2. Convert the XML file into individual markdown files. For this step, there are a number of tools. I settled on pelican-import, which is a part of the Pelican static site generator. Call it like that:

pelican-import -m markdown --wpfile -o posts vanille-archive.xml

and it will convert all your blog posts into individual files like a-new-blog.md:

Title: A New Blog
Date: 2006-06-14 04:31
Author: mickey
Category: general
Slug: a-new-blog
Status: published

Finally, in coincidence with my new site [VanilleMedia](http://www.vanille-media.de "VanilleMedia"), I
started a new blog. It's not that I was unsatisfied with my last handcoded one, but these days it
looks like there is a tendency to use all those nice planet sites -- i.e.
[planet.linuxtogo.org](http://planet.linuxtogo.org "planet.linuxtogo.org") or
[planet.maemo.org](http://planet.maemo.org "planet.maemo.org") -- syndicating blogs from different
places, which needs a standardized XML format.
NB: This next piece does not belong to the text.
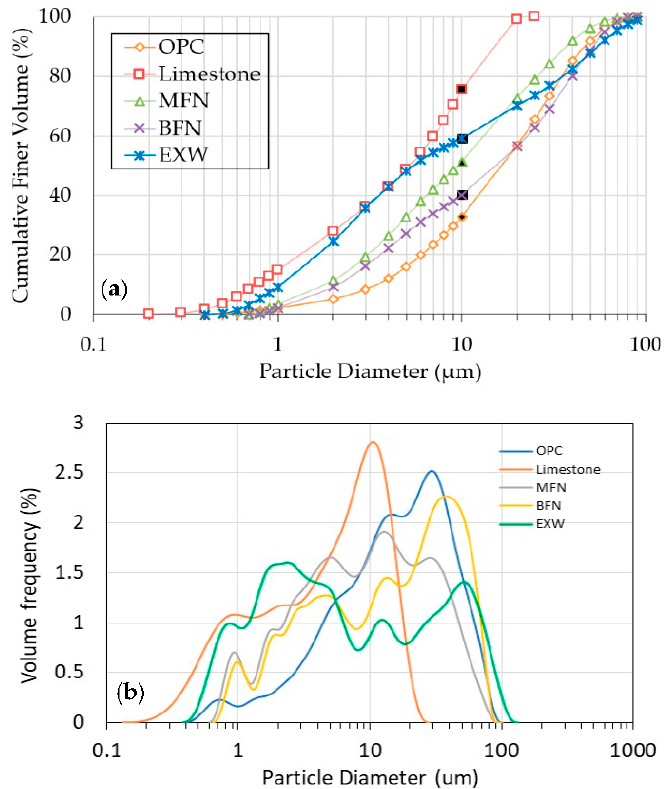
Figure 3. Particle size distribution of the binders: ( a ) cumulative finer volume, ( b ) percentage distribution of the sizes.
I really didn't want to reinvent the wheel here, so
after evaluating a lot of content management systems and blog packages, I settled on using wordpress
for the complete site. This also marks the start of me blogging in english -- I guess blogging in german
wouldn't be all that useful for most of those planet sites.

Note that this process makes you lose the comments from your readers. These comments are super-important for me, so I will soon start working on enhancing pelican-import to render the comments (into a seperate markdown file) as well.
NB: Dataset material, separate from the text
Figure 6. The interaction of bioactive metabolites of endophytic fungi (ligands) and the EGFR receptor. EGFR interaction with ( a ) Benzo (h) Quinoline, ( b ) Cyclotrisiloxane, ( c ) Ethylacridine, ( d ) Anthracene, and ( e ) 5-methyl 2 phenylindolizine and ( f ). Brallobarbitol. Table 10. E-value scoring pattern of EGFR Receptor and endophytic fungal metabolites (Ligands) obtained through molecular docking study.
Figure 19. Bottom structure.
3. Adjust the markdown files to make them work with Lektor. Lektor expects a slightly different format for the frontmatter, so I wrote a quick'n'dirty python script to adjust the necessary things. Here's the script pelican2lektor.py:

 import os

 postnames = os.listdir()
 for postname in postnames:
    print( f"Converting {postname}...")
    lektordirname = os.path.join( "lektor", postname )
    lektorfilename = os.path.join( "lektor", postname, "contents.lr" )
    os.makedirs( lektordirname, exist_ok=True )
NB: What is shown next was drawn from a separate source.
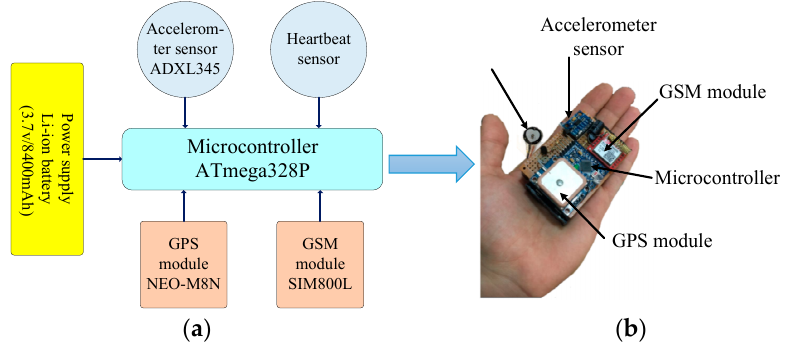
Figure 2. Proposed FDD ( a ) Block diagram, and ( b ) Hardware.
    postlines = open( postname ).readlines()
    header = postlines[:6]

    meta = dict()
    for line in header:
        stripped = line.strip()
        key, value = stripped.split(": ", 1)
        key = key.lower()
        meta[key] = value

    date = meta["date"].split()[0]

    post = """title: %s
---
 author: %s
---
 pub_date: %s
---
 body: %s
 """

    post = post % ( meta["title"], meta["author"], date, "".join( postlines[6:] ) )

    with open( lektorfilename, "w" ) as outfile:
        outfile.write( post )

Running this creates a lektor directory with the appropriate subdirectories – one for every blog post – and the corresponding contents.lr files:

 title: A New Blog
---
 author: mickey
---
 pub_date: 2006-06-14
---
 body:
 Finally, in coincidence with my new site [VanilleMedia](http://www.vanille-media.de "VanilleMedia"), I started a new blog. It's not that I was unsatisfied with my last handcoded one, but these days it looks like there is a tendency to use all those nice planet sites -- i.e. [planet.linuxtogo.org](http://planet.linuxtogo.org "planet.linuxtogo.org") or [planet.maemo.org](http://planet.maemo.org "planet.maemo.org") -- syndicating blogs from different places, which needs a standardized XML format. I really didn't want to reinvent the wheel here, so after evaluating a lot of content management systems and blog packages, I settled on using wordpress for the complete site.
 This also marks the start of me blogging in english -- I guess blogging in german wouldn't be all that useful for most of those planet sites.

As long as there are still some content errors (missing comments, broken links, missing images, bogus format statements, etc.) left – which I will hopefully fix over the next days – I'm going to leave the archive @ archive.vanille.de intact.